During the evaluation process, the franchise ad hoc committee—Supervisors Jerry Muenzer, Anthony Botelho, SJB Councilman Tony Boch, former SJB City Manager Roger Grimsley, Hollister Council members Ray Friend and Karson Klauer—met three times in 2017 to review options on an agreement that represents the $100 million commitment, the franchise scope of work, and to pursue a joint RFP process.
“Now we have a selection process and if negotiations fail we need a backup plan,” Friend said. He then added, about the locally based company not in the running, “Personally, I would rather see RJR in second place, but I’m not on the selection committee and they made their decision.”
Company representatives came to each of the meetings to plead their cases. RJR RR, in particular, pointed out that it was the locally owned company, but that didn’t sway Hollister’s city council. It did, however, convince San Juan Bautista’s council and Supervisors Mark Medina and Jaime De La Cruz enough to exclude GWR from automatically being considered.
Emily Finn, director of business development and communications at San Jose-based GWR, reminded the city and county leaders that GWR rated higher than Recology in the competition. She pointed out that the areas where GWR rated higher than Recology, Recology is being asked to match GWR’s capabilities, which, she said, are already in place.
Phil Couchee, general manager of Recology, said it was interesting that RJR RR focused on its employees being local residents. He said many of Recology’s employees, who he described as owners of the company, also live in Hollister.
“Recology and our employees are part of the city,” he said. “Their kids go to school here. They’re active in community organizations and nonprofit groups. They spend their hard-earned dollars at your stores and restaurants.”
Kevin McCarthy, sustainability programs manager at CSG Consultants, which was involved in the selection process, said Friday, April 19 that part of the negotiations with Recology is for them to set up an office in San Benito County so the taxes would go here. As of now, they would go to Santa Clara County. The same would be a negotiable topic with GWR, if it were in further discussions, he said.

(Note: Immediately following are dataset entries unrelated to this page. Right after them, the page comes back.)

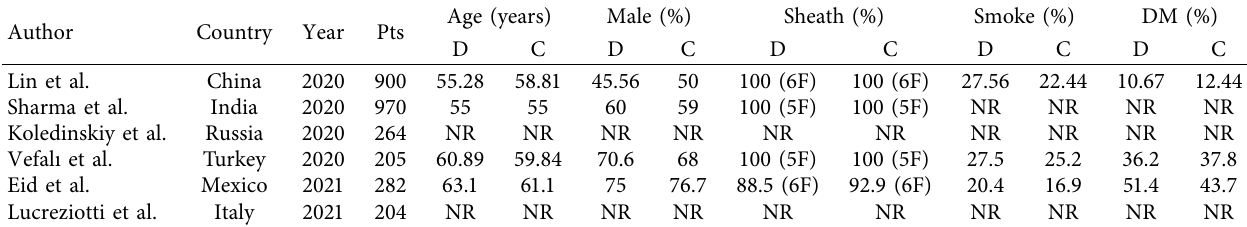
Table 1: General characteristics of the reviewed studies included in the final analysis.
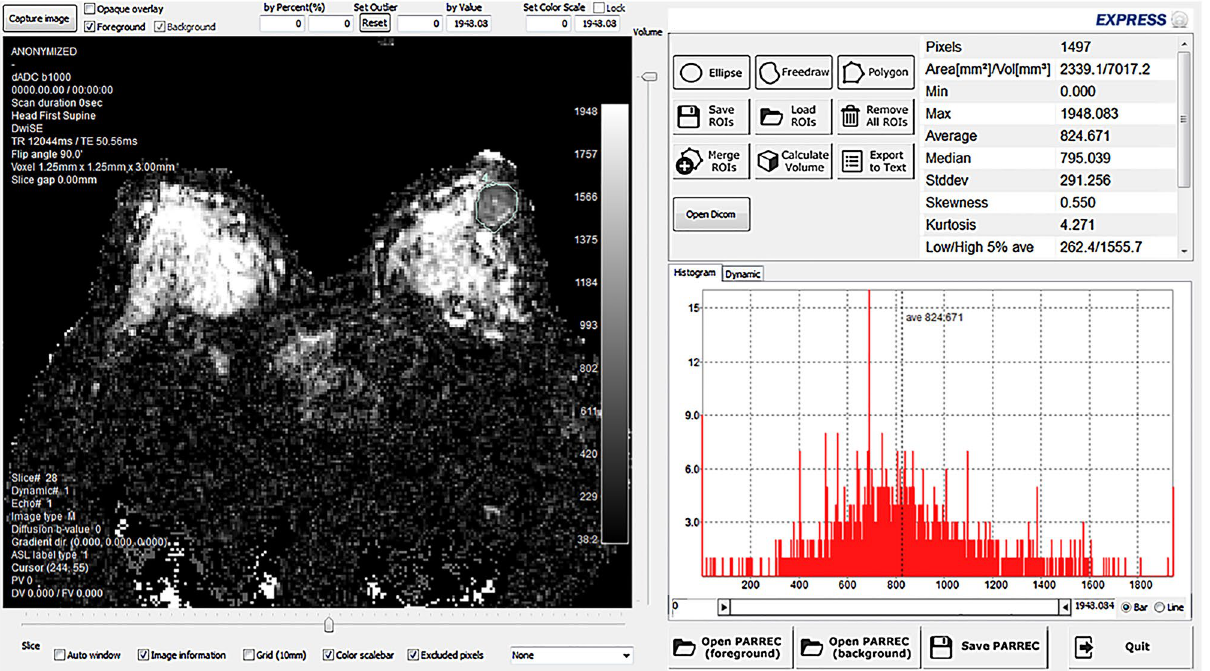
Figure 3. Analysis of ADC histogram of invasive breast cancer at subareolar region of left breast. The segmentation of tumor in ADC map was performed by manually drawing the ROIs in every single slice encompassing the entire tumor. The location of tumor was determined by referring to DWI and early dynamic phase images if the tumor location was confusing or not definite. After all ROIs were manually drawn, they were merged as VOI. Histogram analysis was performed on the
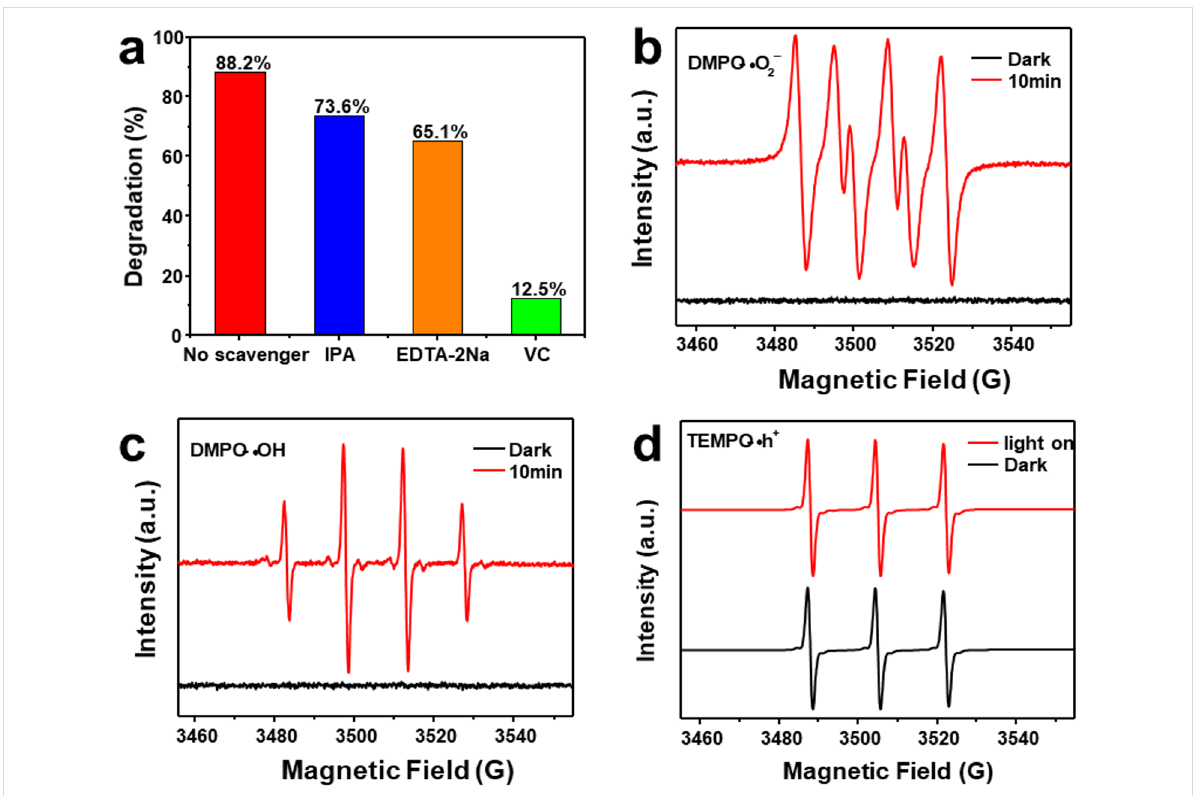
Figure 8: (a) The degradation efficiency of CTC in the presence of different scavengers. ESR spectra of (b) DMPO •O 2 − , (c) DMPO •OH, and (d) TEMPO •h + for the BOM-20 photocatalyst.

McCarthy also explained that revenues to the county and cities would be based on franchise tax fees on each customer billing. For Hollister and the county, the fee is 5 percent. In San Juan Bautista the fee for residents is 5 percent and for businesses 10 percent. Additional income would come from one-time taxes on equipment and property taxes on any facilities within the county.
While all three companies were determined in the evaluation report to have substantial experience and all three could deliver services included in the franchise agreement, the committee’s report said Recology stood out in the competition primarily because, as the incumbent provider, it was already familiar with the county and cities.
Within the similarly-worded resolutions presented at all three meetings was the condition that if negotiations between Recology and the Franchise Agreement Selection Committee (FASC) were to stall, each city and the county—referred to as regional agencies (RA)—would begin negotiating with GreenWaste. Hollister passed the resolution as written, but the San Juan Bautista council and county supervisors amended it to continue negotiations with Recology, with neither competitor listed as a secondary choice, which would result in negotiations having to begin anew.
The final negotiated franchise agreement, including final proposed solid waste and organics rates, will be brought back to each RA member for consideration for approval. The expected start date for the new franchised collection services is Nov. 1, 2018, subject to each RA member approving a short-term extension to the existing Franchise Agreement from July 1, 2018 to October 31, 2018. This is expected to enable sufficient time for the transition of new services.